Flip chip laser mark bare die strength characterization

Abstract

Bare die flip chip products have a high risk of die cracking as shown in Figure 1, during product electrical test or temperature cycling. The stresses experienced by the die during these events are understood. But the die strength impact after product laser marking on the die backside is not well understood. This area has a lot of room for improvement. Often, a lid is added to a flip chip package to protect the die from forces that could lead to cracking. A lid also acts as a protection to the die as it avoids the possibility to compromise the die strength by a laser mark, since the part would be marked on the lid and not on the bare die. A lid will add to product cost depending on body size. Without a data driven specification, millions of dollars could be wasted by putting a lid on a package that does not really need it. The objective of this project is to measure the die break strength as a function of laser mark profile, to optimize the laser mark across factories, and to update the maximum principal stress limit for die without a lid. Since unmarked die will always fail from the die edge due to defects introduced during singulation, it is the aim to achieve a laser marking that does not exceed this threshold in 4-point bend experiments. The laser depth measurement specification is not clearly defined, and in most cases of products, it is not even measured.

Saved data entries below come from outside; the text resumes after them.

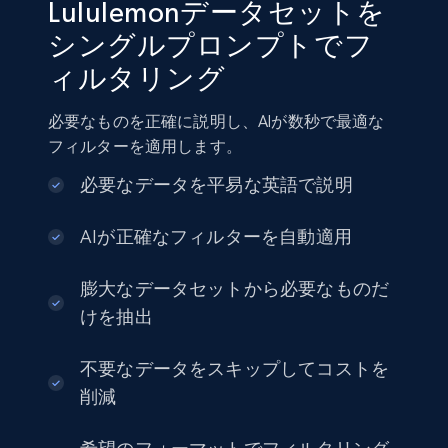
Lululemonデータセットを
シングルプロンプトでフ
ィルタリング
Amazon sellers info
Seller id, URL, Seller name, Description, Detailed
必要なものを正確に説明し、AIが数秒で最適な
info, Stars, Feedbacks, Return policy, and more.
フィルターを適用します。
eCommerce
必要なデータを平易な英語で説明
AIが正確なフィルターを自動適用
2.5K+
378+
今すぐ購入
膨大なデータセットから必要なものだ
けを抽出
eBay
不要なデータをスキップしてコストを
URL, Product id, Title, Seller name, Seller rating,
削減
Seller reviews, Breadcrumbs, Root category, and
more.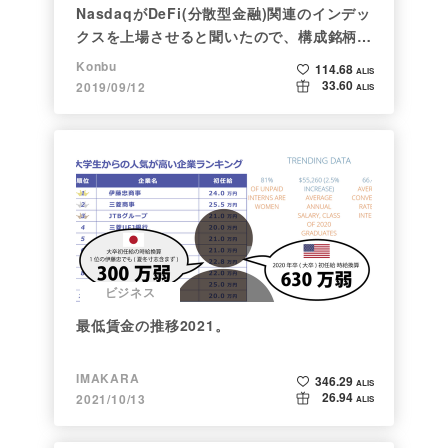
NasdaqがDeFi(分散型金融)関連のインデッ
クスを上場させると聞いたので、構成銘柄を
調べてみた
Konbu
114.68
ALIS
33.60
2019/09/12
ALIS
ビジネス
最低賃金の推移2021。
IMAKARA
346.29
ALIS
26.94
2021/10/13
ALIS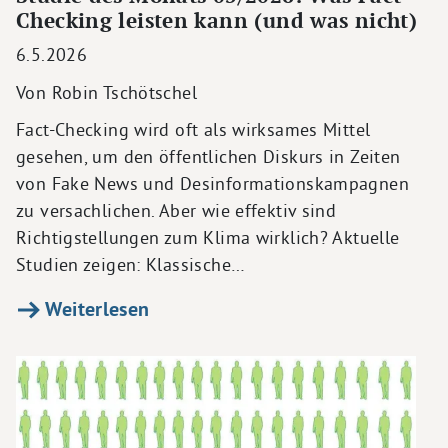
Checking leisten kann (und was nicht)
6.5.2026
Von Robin Tschötschel
Fact-Checking wird oft als wirksames Mittel
gesehen, um den öffentlichen Diskurs in Zeiten
von Fake News und Desinformationskampagnen
zu versachlichen. Aber wie effektiv sind
Richtigstellungen zum Klima wirklich? Aktuelle
Studien zeigen: Klassische…
Weiterlesen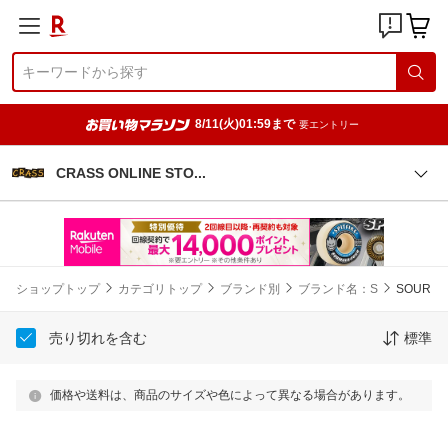
8/11(火)01:59まで
要エントリー
CRASS ONLINE ST
O
ショップトップ
カテゴリトップ
ブランド別
ブランド名：S
SOUR
売り切れを含む
標準
価格や送料は、商品のサイズや色によって異なる場合があります。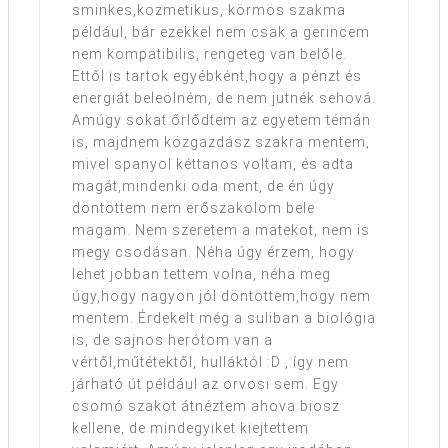
sminkes,kozmetikus, körmös szakma
például, bár ezekkel nem csak a gerincem
nem kompatibilis, rengeteg van belőle.
Ettől is tartok egyébként,hogy a pénzt és
energiát beleölném, de nem jutnék sehová.
Amúgy sokat őrlődtem az egyetem témán
is, majdnem közgazdász szakra mentem,
mivel spanyol kéttanos voltam, és adta
magát,mindenki oda ment, de én úgy
döntöttem nem erőszakolom bele
magam. Nem szeretem a matekot, nem is
megy csodásan. Néha úgy érzem, hogy
lehet jobban tettem volna, néha meg
úgy,hogy nagyon jól döntöttem,hogy nem
mentem. Érdekelt még a suliban a biológia
is, de sajnos herótom van a
vértől,műtétektől, hulláktól :D , így nem
járható út például az orvosi sem. Egy
csomó szakot átnéztem ahova biosz
kellene, de mindegyiket kiejtettem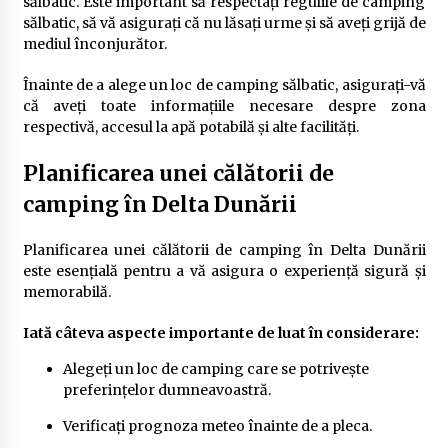
sălbatic. Este important să respectați regulile de camping
sălbatic, să vă asigurați că nu lăsați urme și să aveți grijă de
mediul înconjurător.
Înainte de a alege un loc de camping sălbatic, asigurați-vă
că aveți toate informațiile necesare despre zona
respectivă, accesul la apă potabilă și alte facilități.
Planificarea unei călătorii de
camping în Delta Dunării
Planificarea unei călătorii de camping în Delta Dunării
este esențială pentru a vă asigura o experiență sigură și
memorabilă.
Iată câteva aspecte importante de luat în considerare:
Alegeți un loc de camping care se potrivește
preferințelor dumneavoastră.
Verificați prognoza meteo înainte de a pleca.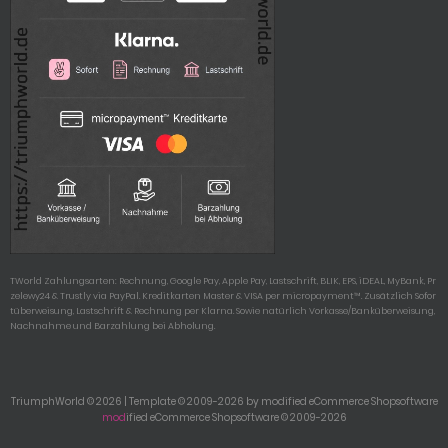
TWorld Zahlungsarten: Rechnung, Google Pay, Apple Pay, Lastschrift, BLIK, EPS, iDEAL, MyBank, Pr
zelewy24 & Trustly via PayPal. Kreditkarten Master & VISA per micropayment™. Zusätzlich Sofor
tüberweisung, Lastschrift & Rechnung per Klarna. Sowie natürlich Vorkasse/Banküberweisung,
Nachnahme und Barzahlung bei Abholung.
TriumphWorld © 2026 | Template © 2009-2026 by modified eCommerce Shopsoftware
mod
ified eCommerce Shopsoftware © 2009-2026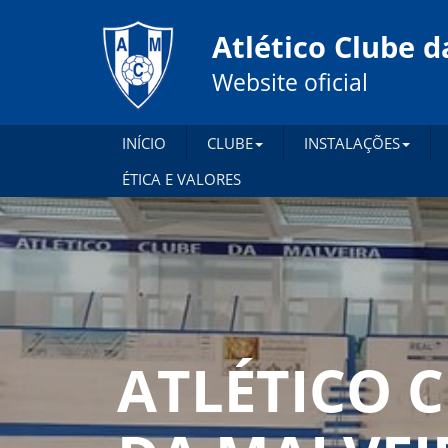
Atlético Clube d
Website oficial
INÍCIO
CLUBE
INSTALAÇÕES
ÉTICA E VALORES
ATLÉTICO 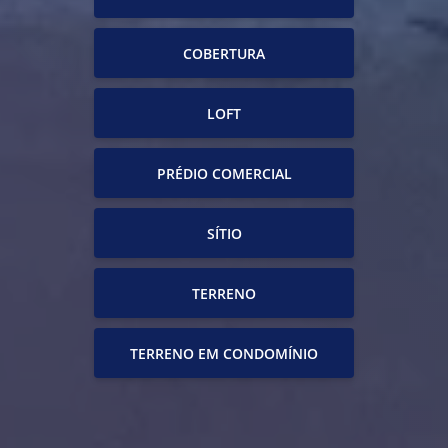
COBERTURA
LOFT
PRÉDIO COMERCIAL
SÍTIO
TERRENO
TERRENO EM CONDOMÍNIO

A visual inspection criteria, which depicts a general outlook is used as a go-no-go. This can be used for the over-molded packages as it does not have the adverse effects as compared to marking on the bare silicon die. This study will further define the specification criteria for the laser depth control in regards to bare silicon die. Currently, all NPI's are evaluated and, if need be, mechanical simulations are done at cold temperature and under product test conditions. The study carried out was broken down to two different aspects, the first being testing the break strength and correlation of laser depth for the fully assembled package and the other using similar concept but done on singulated dies. The data collected from this study will be the input to the building of mechanical models to simulate and correlate the data. The initial results show that the different laser mark profiles creates different depth and correlates to the break strength of the die.